Still rather small bulk-requests, but they have increased with 2-3x in size. The number of bulk-reqests has decreased by the same amount. So far the situation is a lot better with less frequent timeouts but the big gain was that the timeouts are less serious, i.e only one retry is needed after a timeout.

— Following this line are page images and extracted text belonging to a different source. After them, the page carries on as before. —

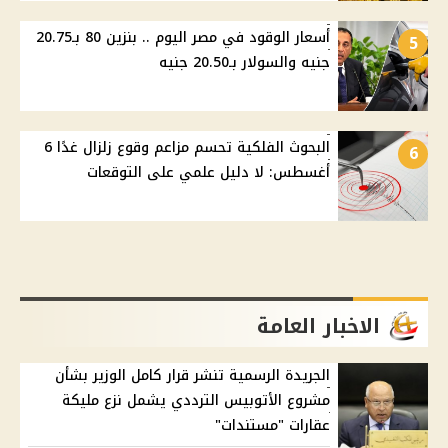
أسعار الوقود في مصر اليوم .. بنزين 80 بـ20.75
5
جنيه والسولار بـ20.50 جنيه
البحوث الفلكية تحسم مزاعم وقوع زلزال غدًا 6
6
أغسطس: لا دليل علمي على التوقعات
الاخبار العامة
الجريدة الرسمية تنشر قرار كامل الوزير بشأن
مشروع الأتوبيس الترددي يشمل نزع مليكة
عقارات "مستندات"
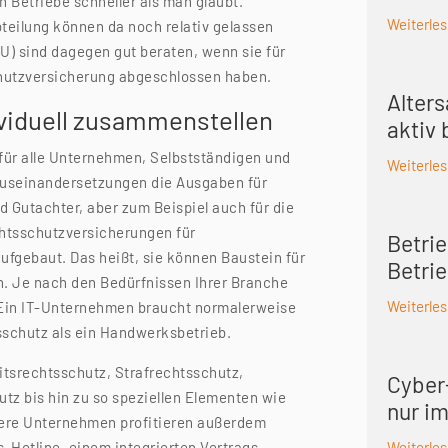
 Betriebe schneller als man glaubt.
Weiterle
eilung können da noch relativ gelassen
U) sind dagegen gut beraten, wenn sie für
chutzversicherung abgeschlossen haben.
Alter
ividuell zusammenstellen
aktiv
für alle Unternehmen, Selbstständigen und
Weiterle
 Auseinandersetzungen die Ausgaben für
 Gutachter, aber zum Beispiel auch für die
echtsschutzversicherungen für
Betrie
ufgebaut. Das heißt, sie können Baustein für
Betri
n. Je nach den Bedürfnissen Ihrer Branche
Weiterle
 Ein IT-Unternehmen braucht normalerweise
schutz als ein Handwerksbetrieb.
tsrechtsschutz, Strafrechtsschutz,
Cyber-
tz bis hin zu so speziellen Elementen wie
nur i
lere Unternehmen profitieren außerdem
s-Hotline, einem integrierten Vertrags-
Weiterle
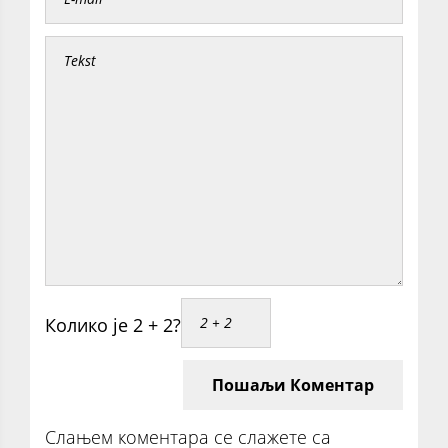
Колико је 2 + 2?
Пошаљи Коментар
Слањем коментара се слажете са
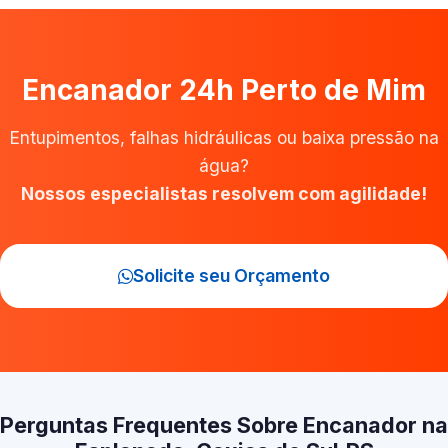
Encanador 24h Perto de Mim
Entupimentos, falhas hidráulicas ou baixa pressão na
água?
Nossos especialistas resolvem com agilidade!
Solicite seu Orçamento
Perguntas Frequentes Sobre Encanador na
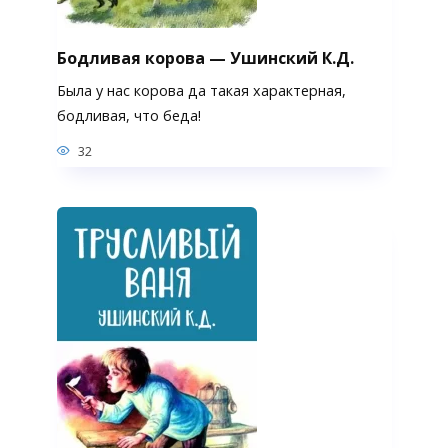
Бодливая корова — Ушинский К.Д.
Была у нас корова да такая характерная,
бодливая, что беда!
32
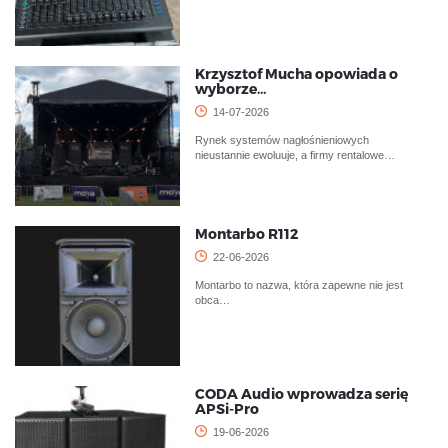
Krzysztof Mucha opowiada o
wyborze…
14-07-2026
Rynek systemów nagłośnieniowych
nieustannie ewoluuje, a firmy rentalowe…
Montarbo R112
22-06-2026
Montarbo to nazwa, która zapewne nie jest
obca…
CODA Audio wprowadza serię
APSi-Pro
19-06-2026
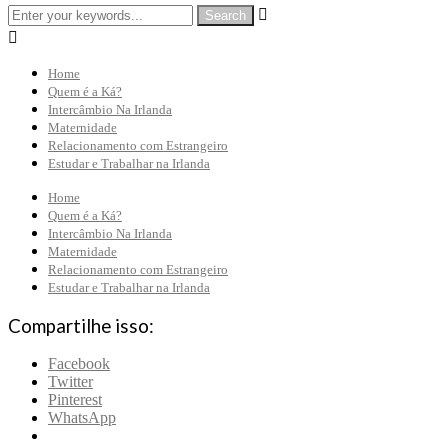


Home
Quem é a Ká?
Intercâmbio Na Irlanda
Maternidade
Relacionamento com Estrangeiro
Estudar e Trabalhar na Irlanda
Home
Quem é a Ká?
Intercâmbio Na Irlanda
Maternidade
Relacionamento com Estrangeiro
Estudar e Trabalhar na Irlanda
Compartilhe isso:
Facebook
Twitter
Pinterest
WhatsApp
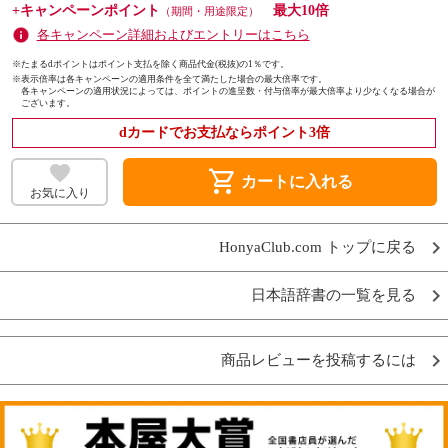
+キャンペーンポイント
最大10倍
（期間・用途限定）
各キャンペーン詳細およびエントリーはこちら
※たまるdポイントはポイント支払を除く商品代金(税抜)の1％です。
※
表示倍率は各キャンペーンの適用条件を全て満たした場合の最大倍率です。
各キャンペーンの適用状況によっては、ポイントの進呈数・付与倍率が最大倍率より少なくなる場合が
ございます。
dカードでお支払ならポイント3倍
shopping_cart
カートに入れる
お気に入り
HonyaClub.com トップに戻る
日本語辞書の一覧を見る
商品レビューを投稿するには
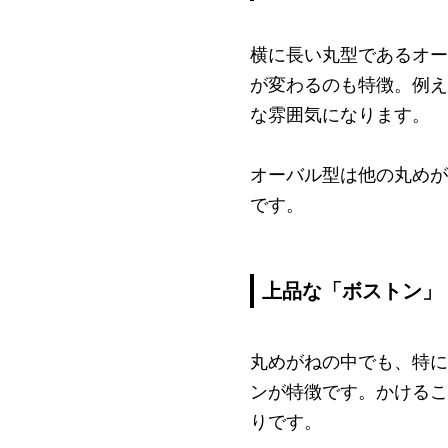
横に長い丸型であるオー
が変わるのも特徴。例え
な雰囲気になります。
オーバル型は他の丸めが
です。
上品な「ボストン」
丸めがねの中でも、特に
ンが特徴です。かけるこ
りです。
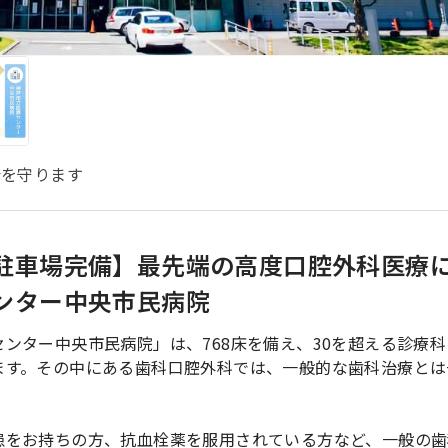
康を守ります
駐車場完備】最先端の高度口腔外科医療
ンター中央市民病院
ンター中央市民病院」は、768床を備え、30を超える診療科
ます。その中にある歯科口腔外科では、一般的な歯科治療とは
。
患をお持ちの方、抗血栓薬を服用されている方など、一般の歯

Far better then before where the timeouts could go on for hours.
{:timestamp=>"2016-11-11T03:42:44.855000+0100", :message=>" bulk request", :num_docs=>6, :indices=>"service-logs-yarn-warnings-2016.11.11", :body_size=>3967, :level=>:info}
{:timestamp=>"2016-11-11T03:42:44.856000+0100", :message=>"Performing request to http://elk3:9200/_bulk. body_size: 3967", :level=>:info}
{:timestamp=>"2016-11-11T03:42:44.865000+0100", :message=>"POST http://elk3:9200/_bulk [status:200, request:0.007s, query:0.003s]. body_size: 3967", :level=>:info}
{:timestamp=>"2016-11-11T03:42:46.894000+0100", :message=>" bulk request", :num_docs=>5, :indices=>"service-logs-yarn-warnings-2016.11.11", :body_size=>3306, :level=>:info}
{:timestamp=>"2016-11-11T03:42:46.895000+0100", :message=>"Performing request to http://elk4:9200/_bulk. body_size: 3306", :level=>:info}
{:timestamp=>"2016-11-11T03:42:46.904000+0100", :message=>"POST http://elk4:9200/_bulk [status:200, request:0.009s, query:0.005s]. body_size: 3306", :level=>:info}
{:timestamp=>"2016-11-11T03:42:48.963000+0100", :message=>" bulk request", :num_docs=>6, :indices=>"service-logs-yarn-warnings-2016.11.11", :body_size=>3967, :level=>:info}
{:timestamp=>"2016-11-11T03:42:48.964000+0100", :message=>"Performing request to http://elk5:9200/_bulk. body_size: 3967", :level=>:info}
{:timestamp=>"2016-11-11T03:42:48.974000+0100", :message=>"POST http://elk5:9200/_bulk [status:200, request:0.009s, query:0.005s]. body_size: 3967", :level=>:info}
{:timestamp=>"2016-11-11T03:42:51.865000+0100", :message=>" bulk request", :num_docs=>3, :indices=>"service-logs-yarn-warnings-2016.11.11", :body_size=>1984, :level=>:info}
{:timestamp=>"2016-11-11T03:42:51.866000+0100", :message=>"Performing request to http://elk1:9200/_bulk. body_size: 1984", :level=>:info}
{:timestamp=>"2016-11-11T03:42:51.874000+0100", :message=>"POST http://elk1:9200/_bulk [status:200, request:0.007s, query:0.004s]. body_size: 1984", :level=>:info}
{:timestamp=>"2016-11-11T03:42:51.875000+0100", :message=>" bulk request", :num_docs=>3, :indices=>"flume-logs-2016.11.11", :body_size=>1924, :level=>:info}
{:timestamp=>"2016-11-11T03:42:51.876000+0100", :message=>"Performing request to http://elk2:9200/_bulk. body_size: 1924", :level=>:info}
{:timestamp=>"2016-11-11T03:42:51.889000+0100", :message=>"POST http://elk2:9200/_bulk [status:200, request:0.011s, query:0.003s]. body_size: 1924", :level=>:info}
{:timestamp=>"2016-11-11T03:42:55.041000+0100", :message=>" bulk request", :num_docs=>3, :indices=>"service-logs-yarn-warnings-2016.11.11", :body_size=>1984, :level=>:info}
{:timestamp=>"2016-11-11T03:42:55.042000+0100", :message=>"Performing request to http://elk2:9200/_bulk. body_size: 1984", :level=>:info}

Wrap up

This shows how important metrics are when debugging and tuning configurations. Small bulk-requests in a high pace was the culprit here but I could have spared a lot of time if there had been decent output from the Elasticsearch-output.
How are Logstash users supposed to tune the bulk_size or the idle_flush_time when there aren't any metrics to base it on?
I can see that Logstash 5.0 includes some new logging features (Log4j!) so now I have big hopes that the logging situation will be improved.